The "get-it-down" phase needs to be fast. It's important for me that I don't need to think about where to write. The "refine" phase is where you can delete, organize, edit, and build off of what you've written. It should also be fast.
I always had to use two tools to satisfy these needs. I needed one place where I could write fast/loose, and one place that's more organized and structured. This resulted in me writing to the "organized" knowledge base less. So I was less likely to get the most out of the things I was learning.
That's why I built bytebase.io.
With Bytebase, you jot things down into a temporary space called "No Man's Land." Then you organize your notes using keyboard shortcuts. If you want to check out our closed beta, email me at cara@bytebase.io. Would love any feedback.
The other category, which is quite under-served in my biased[1] opinion, is the Knowledge Base that grows automatically and is maintained for you.
You learn by spend time on various different articles, some of them you upvote on Hacker News.
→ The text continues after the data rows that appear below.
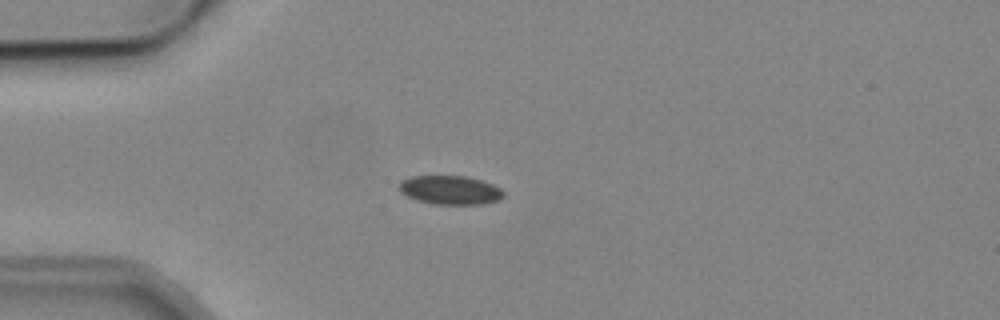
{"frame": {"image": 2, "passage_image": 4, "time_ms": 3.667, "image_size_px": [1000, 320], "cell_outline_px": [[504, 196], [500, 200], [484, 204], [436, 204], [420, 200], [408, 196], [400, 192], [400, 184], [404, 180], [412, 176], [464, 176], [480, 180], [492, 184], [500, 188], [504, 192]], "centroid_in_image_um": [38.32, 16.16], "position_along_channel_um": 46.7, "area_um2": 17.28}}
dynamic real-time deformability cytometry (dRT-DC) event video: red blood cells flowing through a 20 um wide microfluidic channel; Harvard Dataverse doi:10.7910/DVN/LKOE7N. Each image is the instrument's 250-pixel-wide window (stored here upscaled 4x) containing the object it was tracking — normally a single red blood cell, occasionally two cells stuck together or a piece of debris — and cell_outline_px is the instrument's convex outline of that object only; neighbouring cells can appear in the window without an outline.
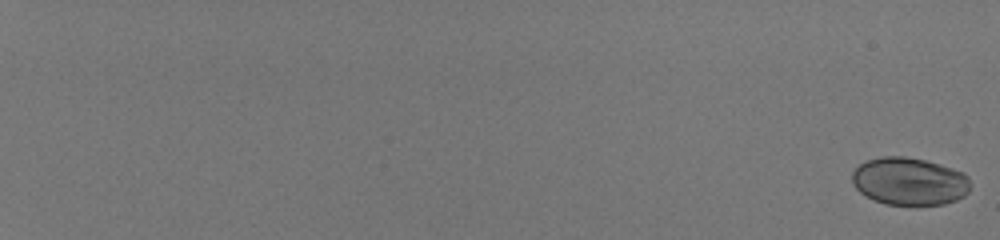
{"species": "human", "species_latin": "Homo sapiens", "temperature_condition": "room temperature", "stored_images_in_passage": 25, "camera_frame_rate_fps": 3000, "um_per_image_px": 0.085, "donor": {"sex": "male"}, "frame": {"image": 1, "passage_image": 1, "time_ms": 0.0, "image_size_px": [1000, 240], "cell_outline_px": [[968, 192], [964, 196], [956, 200], [944, 204], [888, 204], [876, 200], [860, 192], [852, 184], [852, 172], [860, 164], [868, 160], [880, 156], [904, 156], [924, 160], [940, 164], [964, 172], [968, 176]], "centroid_in_image_um": [77.29, 15.39], "position_along_channel_um": 7.7, "area_um2": 32.6}}
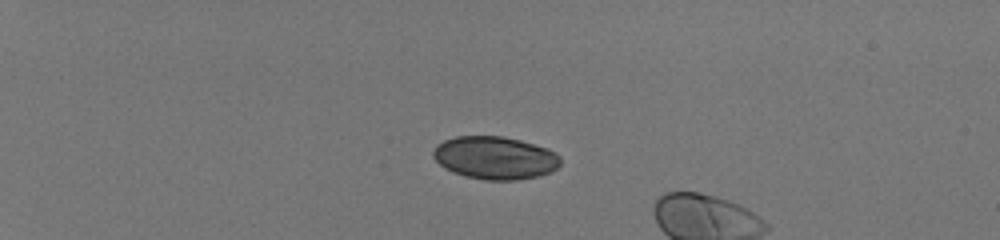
{"frame": {"image": 2, "passage_image": 19, "time_ms": 6.0, "image_size_px": [1000, 240], "cell_outline_px": [[560, 164], [552, 172], [540, 176], [516, 180], [484, 180], [464, 176], [452, 172], [444, 168], [432, 156], [432, 152], [436, 144], [444, 140], [456, 136], [504, 136], [520, 140], [548, 148], [556, 152], [560, 156]], "centroid_in_image_um": [42.08, 13.42], "position_along_channel_um": 42.9, "area_um2": 32.14}}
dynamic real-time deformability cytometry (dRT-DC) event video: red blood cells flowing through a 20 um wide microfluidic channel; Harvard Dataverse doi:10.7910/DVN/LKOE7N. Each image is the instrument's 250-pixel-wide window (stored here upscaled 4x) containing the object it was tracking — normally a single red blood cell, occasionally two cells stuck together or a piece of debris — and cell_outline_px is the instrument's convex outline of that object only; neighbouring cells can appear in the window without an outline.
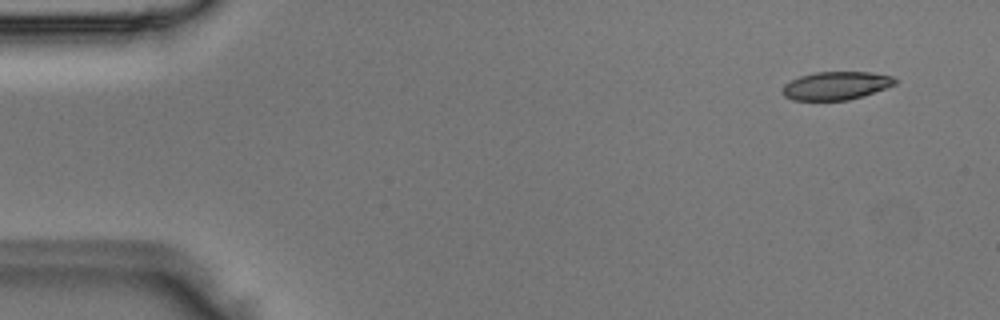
{"species": "Egyptian fruit bat (a non-hibernating species)", "species_latin": "Rousettus aegyptiacus", "temperature_condition": "room temperature", "stored_images_in_passage": 2, "camera_frame_rate_fps": 3000, "um_per_image_px": 0.085, "animal": {"sex": "male"}, "frame": {"image": 1, "passage_image": 1, "time_ms": 0.0, "image_size_px": [1000, 320], "cell_outline_px": [[896, 84], [864, 96], [848, 100], [792, 100], [784, 96], [780, 92], [784, 84], [800, 76], [816, 72], [872, 72], [892, 76], [896, 80]], "centroid_in_image_um": [71.05, 7.28], "position_along_channel_um": 14.0, "area_um2": 18.55}}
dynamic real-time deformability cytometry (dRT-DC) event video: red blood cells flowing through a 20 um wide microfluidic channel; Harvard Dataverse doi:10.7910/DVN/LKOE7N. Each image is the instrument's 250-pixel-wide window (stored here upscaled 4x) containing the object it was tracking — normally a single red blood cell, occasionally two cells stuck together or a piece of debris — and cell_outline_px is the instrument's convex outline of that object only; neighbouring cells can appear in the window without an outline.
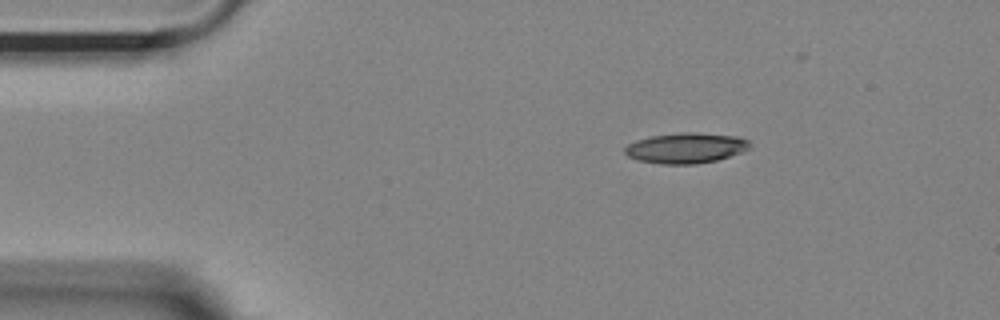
{"species": "Egyptian fruit bat (a non-hibernating species)", "species_latin": "Rousettus aegyptiacus", "temperature_condition": "room temperature", "stored_images_in_passage": 35, "camera_frame_rate_fps": 3000, "um_per_image_px": 0.085, "animal": {"sex": "female"}, "frame": {"image": 1, "passage_image": 1, "time_ms": 0.0, "image_size_px": [1000, 320], "cell_outline_px": [[748, 148], [744, 152], [716, 160], [696, 164], [660, 164], [636, 160], [628, 156], [624, 152], [624, 148], [628, 144], [636, 140], [652, 136], [680, 132], [692, 132], [736, 136], [748, 140]], "centroid_in_image_um": [58.26, 12.59], "position_along_channel_um": 26.7, "area_um2": 22.14}}
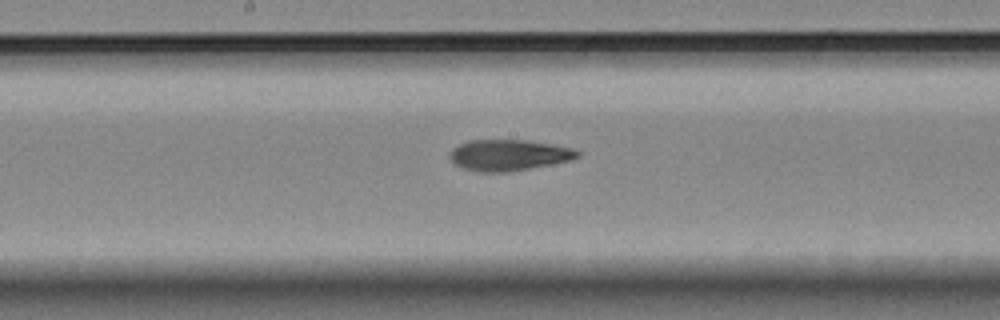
{"frame": {"image": 2, "passage_image": 20, "time_ms": 6.333, "image_size_px": [1000, 320], "cell_outline_px": [[580, 156], [568, 160], [552, 164], [508, 172], [476, 172], [464, 168], [456, 164], [448, 156], [452, 148], [468, 140], [528, 140], [552, 144], [572, 148], [580, 152]], "centroid_in_image_um": [43.22, 13.18], "position_along_channel_um": 205.0, "area_um2": 23.06}}
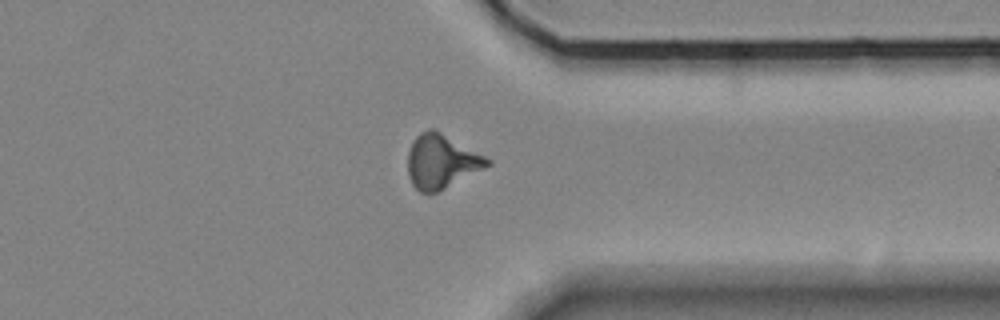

You do a number of such things all day everyday. Wouldn't it be great if a tool compiled all that information automatically, "your history" if you will, and made it easily available to you? That's https://histre.com/
[1] biased because I'm solving this problem by building Histre.
https://github.com/senorprogrammer/til
I spend most of my day in the command line, so having a fast, simple way to capture things is the goal.
I made the conscious decision to optimize for ease of use, so that the friction/effort to write something down is minimized.
At the same time, I also made a decision to not to adopt any organization system -- anything that increases the friction of use is eschewed. Search was all I needed. I've been using this system for the past 5 years or so, and it's been very productive.
To extract ideas from it, I routinely re-read stuff (it's in log format, so it's very easy to read) and use the Fieldstone approach (Weinberg) to coalesce similar and interesting thoughts and rewrite into larger thoughts. I've gotten a lot of actionable ideas this way (that I actually go on to execute on).
So it's a system optimized for postprocessing rather than pre-processing. I find that pre-processing systems are unsustainable over the long term unless you're exceptionally disciplined. I try to build systems that don't rely on sustained human discipline.
I can do a ctrl + f for "_git_" and get to my git section straight away.
_git_
- git checkout $deleting_commit^ -- $deleted_file
- git checkout develop .circleci/scripts/feature_branch_deploy.sh
- git clean -f
- git reset HEAD~
But, I do get good ideas to explore further when I am learning something new. Once I finish learning, such ideas don’t come back to me again. So, I use Mindmap to record such ideas and references to the material, I was learning from, when the idea came. These ideas become the basis for the projects that I pursue to further solidify the learnt material or a side project or a hobby project etc.
Hierarchical structure of notes, which are either plain text or rich text. Supports unicode. Can store notes "one file per node" or "the entire structure in one file". Works on Windows and Linux. Is free and open source. There are no magic characters, so you can copy-paste code without further editing. (This is the part that I dislike about most alternatives; the need to add backslashes before dozens of characters whenever you make notes containing code.) Supports encryption.
How to organize the nodes? I'd say, adaptively... start with one huge file for everything, and optionally separate the parts that grow too large. Or by access rights, e.g. "this needs to be encrypted" or "this I also want to use at work, but this is private". Refactoring is simple.
Right now I have two files I use at home: "Everything" and "Private" (password-protected). One file called "Computer science", which is shared between my private and company computer. And one file I only use on the company computer, containing company-related stuff, including the projects I work on. (For example, "how to do X in project Y" would go to the company file, but general "how to do X in language Z" would go to the shared file.)
I built a portfolio / blog with Jekyll + github pages and write notes with markdown. Free was important at the start as I didn't know if I was going to keep using it.
I'd show but funnily enough I'm moving the hosting right now from Github Pages to Google Firebase so the page is down.
If I had today's technology back when I started, I would probably digitally record it with something like an Apple pencil etc. If it was all OCR'ed I would print it with an index in book form.